**PROVIDED TEXT**

::::

Signs of herniosis in women with vaginal prolapse and/or stress incontinence

  • R. C. Read
Review

Abstract

Gynecological literature pertaining to prolapse or stress urinary incontinence published over the past four decades was reviewed to determine whether signs of herniosis, the systemic connective tissue co-morbidity known to play a significant role in abdominal herniation, were present and differed from controls. A total of eight indications were reported: (1) Genetic factors, i.e., family history and race, were predictive. (2) An increase in the incidence was observed in association with heritable diseases of collagen and their formes frustes (e.g., joint laxity). (3) Recurrence rate after repair was high (30%). (4) Fragmentation and degeneration of smooth muscle and collagen fibers were observed histologically. (5) Biochemistry demonstrated a decline of 24–40% in collagen content of skin, round ligament, cardinal ligament, periurethral vaginal wall, cervix, pubocervical, cervicococcygeal, and vesicovaginal fasciae. (6) In patients with stress urinary incontinence, collagen content decreased 60%. This change was independent of age, parity, menopausal status, and weight. (7) Matrix metalloproteinase (MMP-2 and MMP-9) activity increased fourfold and that of their inhibitor TIMP-1 decreased. (8) Cigarette smoking, an acquired factor, increased the incidence of stress urinary incontinence. This commonality with the etiology of abdominal herniae explains why gynecologists have decreased their emphasis on childbirth injury and, like herniologists, have moved to discard the dogma “prolapse” as a designate for extraperitoneal herniation in the pelvis.

::::

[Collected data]

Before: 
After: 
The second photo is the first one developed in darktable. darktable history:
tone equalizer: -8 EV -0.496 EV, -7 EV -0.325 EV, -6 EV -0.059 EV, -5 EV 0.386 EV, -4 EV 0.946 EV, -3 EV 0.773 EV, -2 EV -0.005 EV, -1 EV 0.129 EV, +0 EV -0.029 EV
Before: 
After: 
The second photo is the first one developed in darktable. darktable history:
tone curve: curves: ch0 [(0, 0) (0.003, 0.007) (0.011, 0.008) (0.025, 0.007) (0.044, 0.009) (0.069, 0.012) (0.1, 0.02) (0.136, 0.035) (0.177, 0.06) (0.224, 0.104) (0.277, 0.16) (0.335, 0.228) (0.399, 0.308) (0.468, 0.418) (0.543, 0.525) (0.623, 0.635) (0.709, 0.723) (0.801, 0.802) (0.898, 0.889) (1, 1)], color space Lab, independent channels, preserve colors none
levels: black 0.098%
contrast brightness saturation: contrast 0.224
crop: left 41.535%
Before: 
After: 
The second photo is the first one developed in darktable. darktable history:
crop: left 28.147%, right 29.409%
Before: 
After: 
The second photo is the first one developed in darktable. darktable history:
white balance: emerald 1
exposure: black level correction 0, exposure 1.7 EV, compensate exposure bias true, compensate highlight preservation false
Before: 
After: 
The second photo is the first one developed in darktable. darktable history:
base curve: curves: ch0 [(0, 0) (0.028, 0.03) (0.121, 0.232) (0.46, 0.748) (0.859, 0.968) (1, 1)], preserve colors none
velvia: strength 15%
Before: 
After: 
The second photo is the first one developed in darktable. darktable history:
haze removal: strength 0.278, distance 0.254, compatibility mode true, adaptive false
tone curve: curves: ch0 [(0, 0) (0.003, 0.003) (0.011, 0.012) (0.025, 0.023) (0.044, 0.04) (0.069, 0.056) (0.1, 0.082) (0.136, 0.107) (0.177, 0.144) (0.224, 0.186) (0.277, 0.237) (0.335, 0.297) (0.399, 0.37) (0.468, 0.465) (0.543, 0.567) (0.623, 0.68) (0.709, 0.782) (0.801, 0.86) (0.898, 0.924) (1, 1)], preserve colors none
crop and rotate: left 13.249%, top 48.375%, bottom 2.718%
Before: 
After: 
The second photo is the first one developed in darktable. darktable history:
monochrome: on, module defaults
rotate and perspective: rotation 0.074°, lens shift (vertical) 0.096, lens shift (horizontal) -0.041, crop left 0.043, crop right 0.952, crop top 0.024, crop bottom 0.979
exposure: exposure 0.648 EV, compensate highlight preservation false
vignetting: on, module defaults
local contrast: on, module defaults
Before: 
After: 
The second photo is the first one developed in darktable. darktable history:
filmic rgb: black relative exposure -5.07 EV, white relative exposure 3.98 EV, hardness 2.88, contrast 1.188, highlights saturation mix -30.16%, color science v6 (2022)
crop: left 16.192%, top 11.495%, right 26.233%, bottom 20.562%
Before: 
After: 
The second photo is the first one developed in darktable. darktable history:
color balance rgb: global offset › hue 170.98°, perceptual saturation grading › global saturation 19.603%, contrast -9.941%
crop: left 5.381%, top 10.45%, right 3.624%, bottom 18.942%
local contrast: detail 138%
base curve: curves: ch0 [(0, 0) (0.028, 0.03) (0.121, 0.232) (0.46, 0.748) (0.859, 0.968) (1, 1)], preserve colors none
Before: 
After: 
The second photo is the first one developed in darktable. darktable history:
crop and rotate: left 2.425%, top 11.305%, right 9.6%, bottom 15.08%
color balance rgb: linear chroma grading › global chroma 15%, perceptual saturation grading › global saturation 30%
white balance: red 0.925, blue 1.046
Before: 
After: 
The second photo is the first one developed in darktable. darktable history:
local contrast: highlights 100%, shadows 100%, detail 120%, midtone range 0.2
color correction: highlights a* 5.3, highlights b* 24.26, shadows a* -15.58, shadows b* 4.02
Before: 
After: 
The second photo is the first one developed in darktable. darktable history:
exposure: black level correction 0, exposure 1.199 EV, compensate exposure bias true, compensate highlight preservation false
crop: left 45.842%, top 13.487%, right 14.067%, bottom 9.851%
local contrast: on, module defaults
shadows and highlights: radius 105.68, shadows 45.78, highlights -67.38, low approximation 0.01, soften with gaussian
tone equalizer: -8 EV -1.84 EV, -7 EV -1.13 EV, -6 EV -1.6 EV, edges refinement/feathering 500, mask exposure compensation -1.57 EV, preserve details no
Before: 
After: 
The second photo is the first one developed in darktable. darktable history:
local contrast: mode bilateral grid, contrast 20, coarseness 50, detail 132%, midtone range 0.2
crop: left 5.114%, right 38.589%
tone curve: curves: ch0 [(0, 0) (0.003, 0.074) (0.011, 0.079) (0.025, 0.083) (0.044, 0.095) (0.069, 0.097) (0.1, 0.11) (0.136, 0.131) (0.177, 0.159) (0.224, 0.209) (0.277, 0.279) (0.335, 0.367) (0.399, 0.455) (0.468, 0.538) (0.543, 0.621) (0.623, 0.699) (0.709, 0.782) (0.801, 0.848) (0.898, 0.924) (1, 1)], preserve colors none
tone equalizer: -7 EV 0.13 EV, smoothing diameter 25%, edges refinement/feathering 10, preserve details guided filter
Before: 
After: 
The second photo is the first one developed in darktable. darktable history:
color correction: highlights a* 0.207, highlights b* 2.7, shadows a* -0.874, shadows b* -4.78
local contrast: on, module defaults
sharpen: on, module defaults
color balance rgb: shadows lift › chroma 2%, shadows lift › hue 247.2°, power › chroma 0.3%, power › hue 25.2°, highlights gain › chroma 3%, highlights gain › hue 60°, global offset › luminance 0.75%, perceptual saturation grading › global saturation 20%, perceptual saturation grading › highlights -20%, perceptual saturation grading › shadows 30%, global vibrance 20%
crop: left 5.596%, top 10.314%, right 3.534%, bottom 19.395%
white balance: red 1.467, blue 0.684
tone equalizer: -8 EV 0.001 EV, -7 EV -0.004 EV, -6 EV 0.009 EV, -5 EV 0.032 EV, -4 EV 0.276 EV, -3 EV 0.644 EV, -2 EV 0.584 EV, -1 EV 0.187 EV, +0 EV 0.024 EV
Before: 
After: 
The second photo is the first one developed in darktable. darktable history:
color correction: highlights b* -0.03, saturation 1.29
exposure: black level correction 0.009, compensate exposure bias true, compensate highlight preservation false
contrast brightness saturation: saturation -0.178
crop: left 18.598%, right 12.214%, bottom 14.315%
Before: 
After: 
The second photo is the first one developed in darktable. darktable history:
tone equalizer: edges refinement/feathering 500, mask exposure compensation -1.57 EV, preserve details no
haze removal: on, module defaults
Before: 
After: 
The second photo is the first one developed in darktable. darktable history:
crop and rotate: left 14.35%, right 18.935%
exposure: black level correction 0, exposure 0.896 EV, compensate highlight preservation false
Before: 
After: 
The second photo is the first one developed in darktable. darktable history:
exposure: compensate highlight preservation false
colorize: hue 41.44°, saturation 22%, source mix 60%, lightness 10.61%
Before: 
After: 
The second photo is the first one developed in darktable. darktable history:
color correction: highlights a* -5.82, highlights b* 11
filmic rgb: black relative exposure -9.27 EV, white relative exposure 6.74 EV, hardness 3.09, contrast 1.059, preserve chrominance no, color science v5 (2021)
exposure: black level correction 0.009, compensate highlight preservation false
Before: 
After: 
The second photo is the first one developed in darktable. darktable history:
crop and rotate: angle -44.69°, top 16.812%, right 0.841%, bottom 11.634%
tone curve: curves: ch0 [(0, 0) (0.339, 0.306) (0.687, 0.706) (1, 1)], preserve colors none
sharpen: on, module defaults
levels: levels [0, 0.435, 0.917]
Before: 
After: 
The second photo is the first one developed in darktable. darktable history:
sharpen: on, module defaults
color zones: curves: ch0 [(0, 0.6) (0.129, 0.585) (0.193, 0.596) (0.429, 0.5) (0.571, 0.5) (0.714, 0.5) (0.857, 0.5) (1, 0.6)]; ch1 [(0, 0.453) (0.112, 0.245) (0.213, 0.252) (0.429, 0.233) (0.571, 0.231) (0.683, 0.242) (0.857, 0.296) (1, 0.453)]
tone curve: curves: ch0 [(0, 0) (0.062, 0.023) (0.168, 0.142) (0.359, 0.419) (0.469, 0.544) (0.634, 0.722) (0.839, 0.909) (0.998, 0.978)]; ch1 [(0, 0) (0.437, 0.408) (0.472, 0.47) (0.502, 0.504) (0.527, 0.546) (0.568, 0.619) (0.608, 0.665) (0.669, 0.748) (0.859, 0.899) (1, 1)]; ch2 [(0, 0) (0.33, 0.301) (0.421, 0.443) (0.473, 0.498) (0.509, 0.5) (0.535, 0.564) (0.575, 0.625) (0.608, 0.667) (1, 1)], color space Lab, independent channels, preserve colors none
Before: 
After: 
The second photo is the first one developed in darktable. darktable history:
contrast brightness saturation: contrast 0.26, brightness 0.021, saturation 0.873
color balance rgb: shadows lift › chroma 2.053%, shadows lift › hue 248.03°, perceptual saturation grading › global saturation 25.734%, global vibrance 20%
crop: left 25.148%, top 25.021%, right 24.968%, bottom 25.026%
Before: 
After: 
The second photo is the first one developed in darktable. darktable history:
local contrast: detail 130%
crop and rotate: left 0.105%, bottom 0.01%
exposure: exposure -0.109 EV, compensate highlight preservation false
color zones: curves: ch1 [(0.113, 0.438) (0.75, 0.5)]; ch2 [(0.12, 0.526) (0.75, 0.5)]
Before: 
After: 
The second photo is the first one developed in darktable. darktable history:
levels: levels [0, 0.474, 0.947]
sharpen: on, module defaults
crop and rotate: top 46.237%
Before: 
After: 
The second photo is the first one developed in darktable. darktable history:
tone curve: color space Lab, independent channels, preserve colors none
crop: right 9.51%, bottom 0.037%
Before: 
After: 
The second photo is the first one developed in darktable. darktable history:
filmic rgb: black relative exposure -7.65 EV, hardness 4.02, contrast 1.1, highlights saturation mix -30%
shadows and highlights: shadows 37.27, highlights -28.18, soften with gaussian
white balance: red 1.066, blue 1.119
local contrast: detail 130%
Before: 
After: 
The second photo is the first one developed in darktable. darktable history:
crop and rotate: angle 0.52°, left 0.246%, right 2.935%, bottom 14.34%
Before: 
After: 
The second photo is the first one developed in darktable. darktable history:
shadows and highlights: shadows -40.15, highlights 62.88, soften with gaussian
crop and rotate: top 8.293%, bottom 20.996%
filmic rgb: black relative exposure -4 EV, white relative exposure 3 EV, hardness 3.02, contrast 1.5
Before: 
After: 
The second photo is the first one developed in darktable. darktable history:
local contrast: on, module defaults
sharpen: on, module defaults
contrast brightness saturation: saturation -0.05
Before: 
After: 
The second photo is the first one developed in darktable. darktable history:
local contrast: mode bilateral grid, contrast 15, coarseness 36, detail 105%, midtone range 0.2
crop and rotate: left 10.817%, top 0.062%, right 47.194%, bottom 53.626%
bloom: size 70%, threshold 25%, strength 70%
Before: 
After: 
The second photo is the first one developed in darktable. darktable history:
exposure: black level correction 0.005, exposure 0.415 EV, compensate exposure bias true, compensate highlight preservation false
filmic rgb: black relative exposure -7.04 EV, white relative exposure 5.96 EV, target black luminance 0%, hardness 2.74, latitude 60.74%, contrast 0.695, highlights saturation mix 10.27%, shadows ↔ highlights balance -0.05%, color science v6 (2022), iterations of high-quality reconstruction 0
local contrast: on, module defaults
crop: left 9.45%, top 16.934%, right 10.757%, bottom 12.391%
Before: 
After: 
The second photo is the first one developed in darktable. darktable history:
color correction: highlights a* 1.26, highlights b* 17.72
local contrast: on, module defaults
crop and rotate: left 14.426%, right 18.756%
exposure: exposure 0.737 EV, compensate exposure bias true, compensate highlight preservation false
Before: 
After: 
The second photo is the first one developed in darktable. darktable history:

::::

Decide whether each statement agrees with the herniosis abstract, answering yes or no and quoting the words of the abstract that settle it. 1. The reported recurrence rate after repair was 30%. 2. In patients with stress urinary incontinence, the drop in collagen content depended on menopausal status. 3. Activity of the inhibitor TIMP-1 increased fourfold. The records play no part in the work here.

1. Yes: "Recurrence rate after repair was high (30%)."
2. No: "This change was independent of age, parity, menopausal status, and weight."
3. No: "Matrix metalloproteinase (MMP-2 and MMP-9) activity increased fourfold and that of their inhibitor TIMP-1 decreased."